En camino hacia la orilla del mar, Mustafá ben-Nakir miró en torno suyo y
preguntó:
Le repliqué, algo impaciente, que sabía poco de él, porque desde nuestro
retorno de Túnez se había dejado crecer el pelo, andaba descalzo y se pasaba
los días entre derviches contemplando sus artes mágicas y escuchando los
desvergonzados cuentos con los que embaucaban a las mujeres crédulas para
sacarles el dinero. De todas maneras, le llamé y emergió de la cabaña del
bote, a regañadientes y royendo un hueso.
—Ya ves que no tengo ninguna piel de león sobre mis espaldas. Pero mi deseo
es realmente buscar a Dios en las cimas de los montes y en el desierto. ¿Cómo
has podido adivinar mis pensamientos, que no he confiado siquiera a los
derviches?
Mustafá ben-Nakir estaba tan asombrado, que tocó pecho y tierra con las
yemas de los dedos a los pies de Andy.
—En verdad —dijo—, que Alá es grande, y maravillosos son sus caminos. Esto
es lo último que habría esperado. Dime qué te ha decidido a seguir la senda
santa.
—Ahora que esta tristeza me ha apresado, veo que el pobre perro era más
sabio que yo; veo, por fin, que llevo la culpa de la maldad del mundo. Aun
cuando miro a un hombre cometiendo una fechoría, y hasta matando, me dijo:
¡La culpa es tuya! ¡Ay! Soy un hombre simple y lo mejor que haré es irme al
desierto y a la cima de las montañas, pues estos nuevos pensamientos míos
parece ser que irritan mucho a otras personas, y creo que nunca iré de nuevo
a la guerra; si lo hiciera, sería tan sólo por alguna causa justa y buena.

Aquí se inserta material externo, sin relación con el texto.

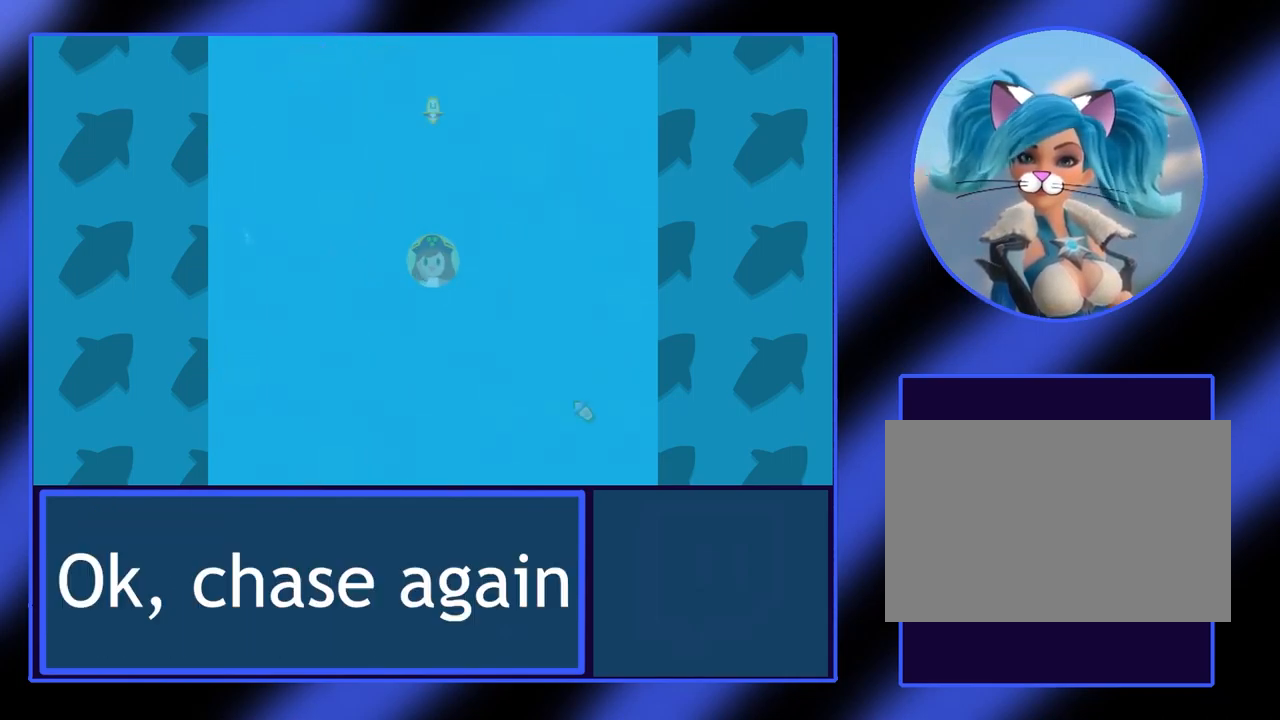
{"keys": [], "events": []}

—Te puedo ofrecer una causa de ese género en este momento —dijo Mustafá
ben-Nakir, con vehemencia—. Pero, por ahora, lo que has de hacer es aguzar
bien el oído para guardarnos a Mikael y a mí de los fisgoneadores. Si alguno
aparece por casualidad, dale la única explicación rápida que corresponde…

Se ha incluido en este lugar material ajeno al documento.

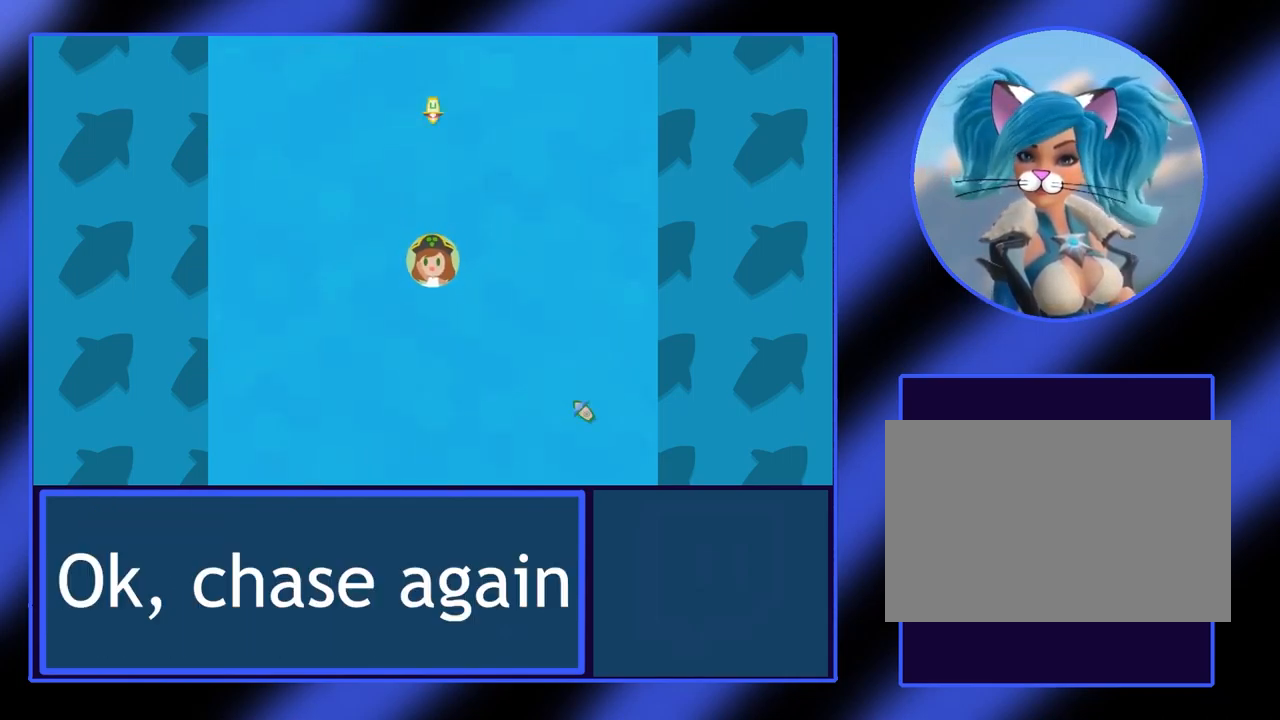
{"keys": [], "events": []}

Un poema está a punto de nacer en mi corazón.
—Érase una vez un rico y respetable señor, cuyo halconero era un bello
adolescente de su misma edad. El señor se aficionó de una manera por demás
extrema a su servidor, y lo creyó tan honrado, cuan bello era; pero cuando
quiso confiarle la dirección de su casa, el taimado sirviente protestó, diciendo:
»—No es fácil gobernar una mansión tan grande. ¿Quién puede asegurarme
que cualquier día mi señor no se enfade conmigo y me corte la cabeza?
»—¿Yo, enfadarme contigo? Tu amistad es para mí más que las niñas de mis
ojos. Pero como nadie, en efecto, puede predecir lo que en el futuro es dado
acontecer, juro por el Profeta y el Corán, que nunca te despediré o castigaré
por error alguno. Por el contrario, si tal aconteciere, te protegeré y ampararé
con todo el poder que Alá me ha dado. Y así será por todos los días de mi vida.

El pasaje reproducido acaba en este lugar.